§ **DIRECTION**
Can you format every line in these records as a numbered list, skipping any blank lines?

Collected data entries:
[start]

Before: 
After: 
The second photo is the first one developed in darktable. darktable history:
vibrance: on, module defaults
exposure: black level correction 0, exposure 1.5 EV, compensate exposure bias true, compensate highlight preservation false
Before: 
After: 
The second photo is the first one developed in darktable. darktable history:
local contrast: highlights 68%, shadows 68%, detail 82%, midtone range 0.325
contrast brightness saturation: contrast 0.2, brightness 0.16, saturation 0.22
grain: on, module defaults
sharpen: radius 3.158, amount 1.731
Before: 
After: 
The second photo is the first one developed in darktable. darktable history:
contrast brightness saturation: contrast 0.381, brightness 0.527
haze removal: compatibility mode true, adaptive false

[end]

§ **PROBLEM SOLUTION**
1. Before: 
2. After: 
3. The second photo is the first one developed in darktable. darktable history:
4. vibrance: on, module defaults
5. exposure: black level correction 0, exposure 1.5 EV, compensate exposure bias true, compensate highlight preservation false
6. Before: 
7. After: 
8. The second photo is the first one developed in darktable. darktable history:
9. local contrast: highlights 68%, shadows 68%, detail 82%, midtone range 0.325
10. contrast brightness saturation: contrast 0.2, brightness 0.16, saturation 0.22
11. grain: on, module defaults
12. sharpen: radius 3.158, amount 1.731
13. Before: 
14. After: 
15. The second photo is the first one developed in darktable. darktable history:
16. contrast brightness saturation: contrast 0.381, brightness 0.527
17. haze removal: compatibility mode true, adaptive false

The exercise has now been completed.